Percutaneous Coronary Intervention is a minimally invasive catheter-based procedure used to restore blood flow in narrowed or occluded coronary arteries, usually by balloon angioplasty followed by stent implantation.
❓ What are the main indications for PCI?
PCI is indicated in ST-elevation myocardial infarction (primary PCI), high-risk NSTEMI or unstable angina, chronic stable angina with significant ischemia, and selected cases of left main or proximal LAD disease.
❓ What is primary PCI?
Primary PCI refers to immediate PCI performed as the first reperfusion strategy in acute STEMI, ideally within 90–120 minutes of first medical contact.
❓ What is the difference between PCI and coronary angioplasty?
Coronary angioplasty refers only to balloon dilatation of a coronary artery, whereas PCI includes angioplasty plus stent implantation and adjunctive pharmacotherapy.
❓ What are drug-eluting stents (DES)?
Drug-eluting stents are coronary stents coated with antiproliferative drugs that inhibit neointimal hyperplasia, thereby reducing the risk of in-stent restenosis.
❓ Why are drug-eluting stents preferred over bare-metal stents?
Drug-eluting stents significantly reduce restenosis rates compared to bare-metal stents, making them the standard of care in most PCI procedures.
❓ What is dual antiplatelet therapy (DAPT)?
Dual antiplatelet therapy consists of aspirin plus a P2Y12 inhibitor (clopidogrel, prasugrel, or ticagrelor) to prevent stent thrombosis after PCI.
❓ How long should DAPT be continued after PCI?
After PCI with drug-eluting stents, DAPT is recommended for at least 12 months in acute coronary syndrome and at least 6 months in stable coronary artery disease, unless bleeding risk is high.
❓ What are the common access routes for PCI?
The common access routes for PCI are the radial artery and femoral artery, with radial access preferred due to lower bleeding complications.
❓ What is the no-reflow phenomenon in PCI?
No-reflow is a complication where there is inadequate myocardial perfusion despite successful opening of the epicardial coronary artery, usually due to microvascular obstruction.
❓ What are the major complications of PCI?
Major complications include stent thrombosis, coronary dissection or perforation, no-reflow phenomenon, contrast-induced nephropathy, bleeding, and vascular access complications.

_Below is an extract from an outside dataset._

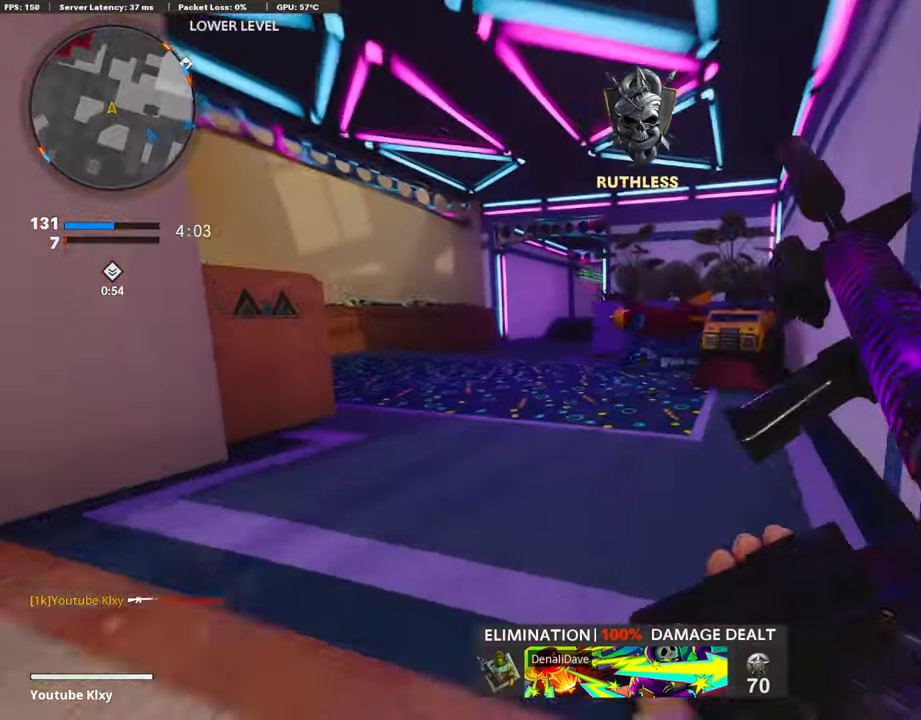
{"buttons": ["L3"], "left_stick": "up-left", "right_stick": "center", "events": [[51, "R3", "up"], [68, "right_stick", "center"], [118, "L3", "down"], [169, "R3", "down"], [169, "right_stick", "right"], [237, "L3", "up"], [237, "R3", "up"], [253, "right_stick", "center"], [338, "L3", "down"], [338, "left_stick", "up-left"]]}
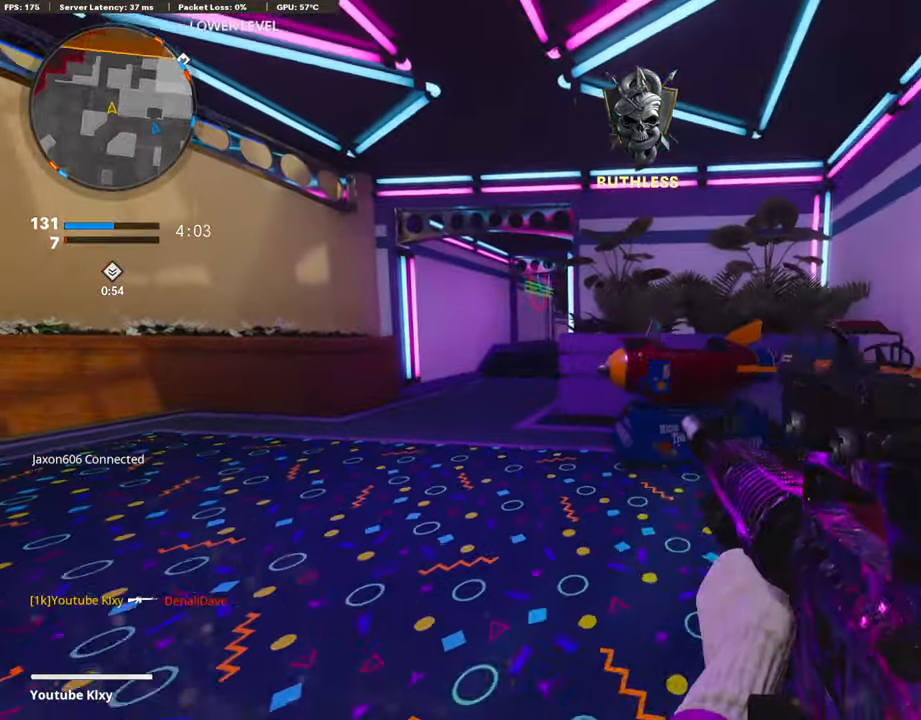
{"buttons": ["L3"], "left_stick": "up-left", "right_stick": "center", "events": [[16, "right_stick", "left"], [84, "right_stick", "center"]]}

❓ What is contrast-induced nephropathy after PCI?
Contrast-induced nephropathy is acute kidney injury occurring after exposure to contrast media during PCI, characterized by a rise in serum creatinine within 48–72 hours.
❓ When is CABG preferred over PCI?
CABG is preferred in patients with diabetes and multivessel disease, left main disease with high SYNTAX score, and complex coronary anatomy unsuitable for PCI.
❓ What is in-stent restenosis?
In-stent restenosis is re-narrowing of a stented coronary segment due to neointimal hyperplasia, typically occurring months after PCI.
❓ What is the most feared late complication of PCI?
Late stent thrombosis is the most feared late complication of PCI because it can lead to sudden myocardial infarction and death.